====== TASK DATA

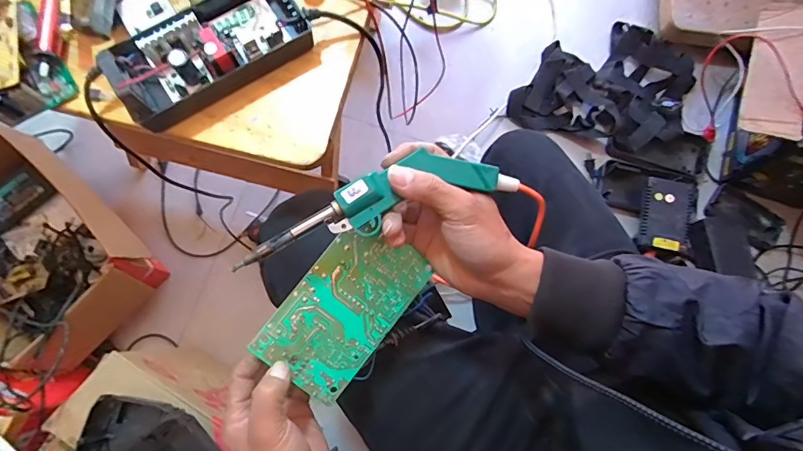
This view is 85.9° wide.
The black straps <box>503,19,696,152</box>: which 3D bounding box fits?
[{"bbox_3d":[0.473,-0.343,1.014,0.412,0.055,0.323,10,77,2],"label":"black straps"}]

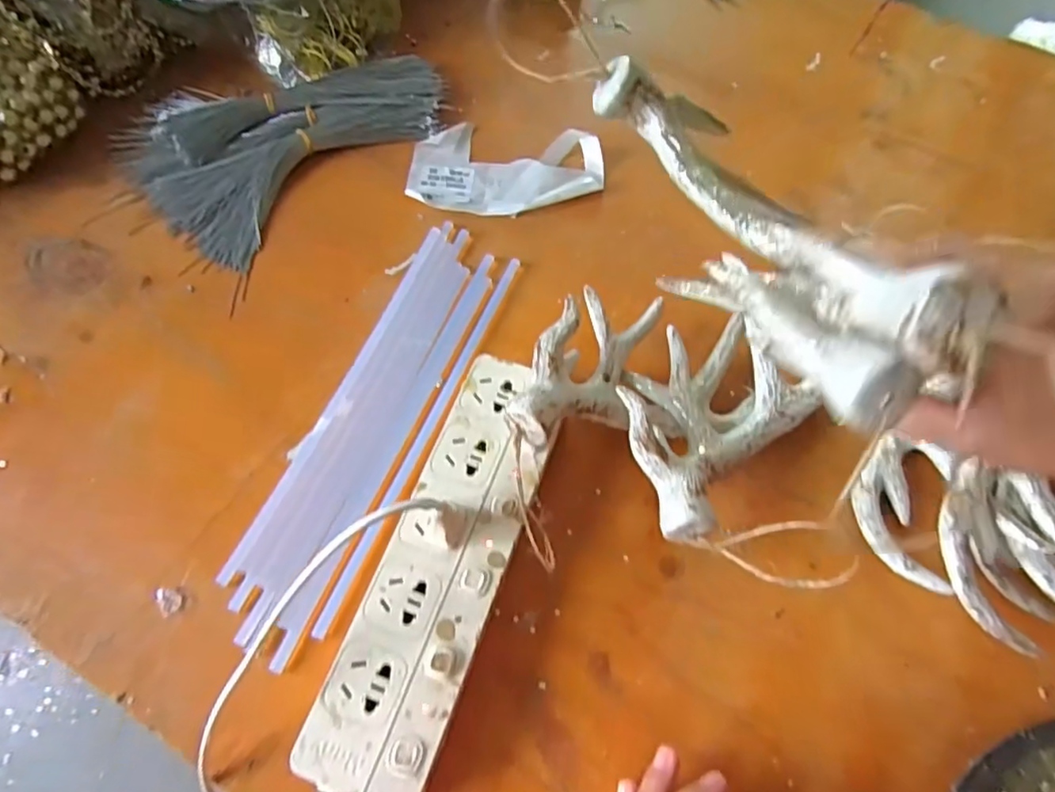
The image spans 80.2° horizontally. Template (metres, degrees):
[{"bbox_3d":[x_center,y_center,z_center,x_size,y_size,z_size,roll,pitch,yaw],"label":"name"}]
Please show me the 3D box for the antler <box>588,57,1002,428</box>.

============
====== TASK DATA

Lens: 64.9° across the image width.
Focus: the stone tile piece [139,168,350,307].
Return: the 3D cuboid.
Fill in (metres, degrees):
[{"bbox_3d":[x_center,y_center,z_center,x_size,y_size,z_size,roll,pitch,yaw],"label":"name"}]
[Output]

============
====== TASK DATA

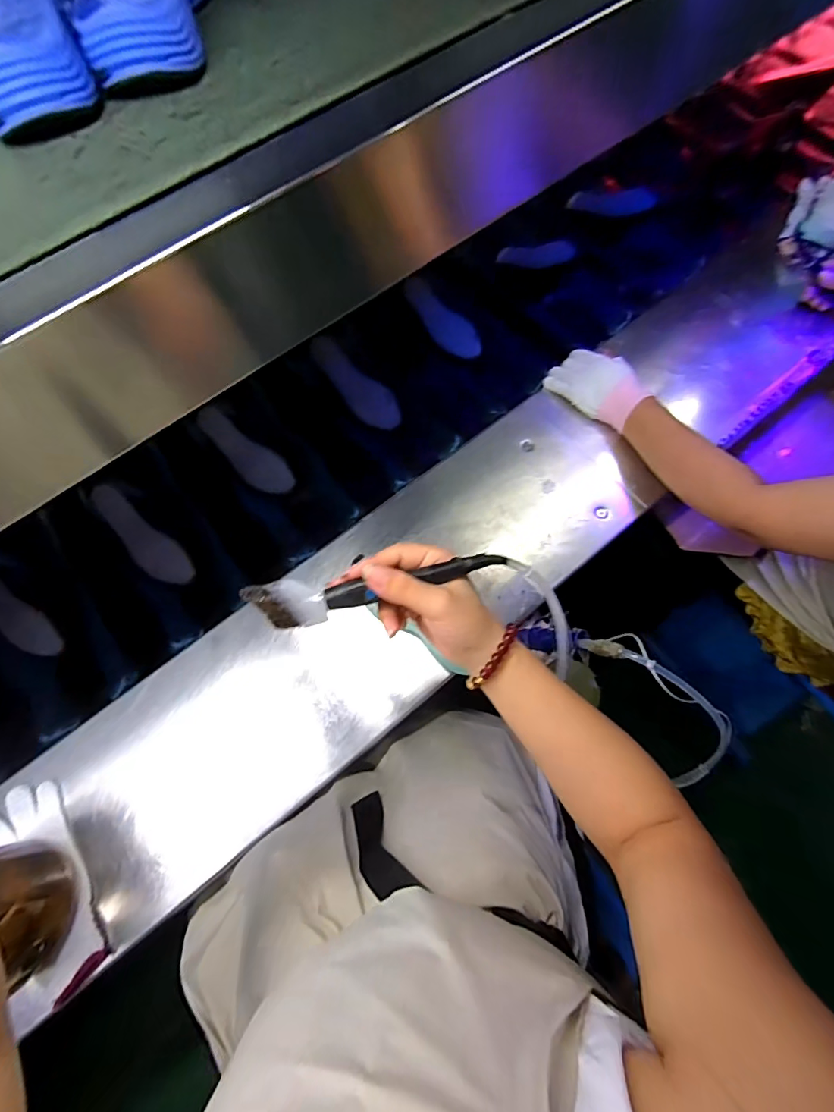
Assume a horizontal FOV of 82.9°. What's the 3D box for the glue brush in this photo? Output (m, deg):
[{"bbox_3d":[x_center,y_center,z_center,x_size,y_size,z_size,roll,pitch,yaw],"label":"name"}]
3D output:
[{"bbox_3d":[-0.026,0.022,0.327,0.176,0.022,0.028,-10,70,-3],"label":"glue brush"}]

============

• ACTIVITY: Where does the word "metres" appear in the material above? Copy every line that holds it.

• SOLUTION TO THE EXERCISE:
The image spans 80.2° horizontally. Template (metres, degrees):
Fill in (metres, degrees):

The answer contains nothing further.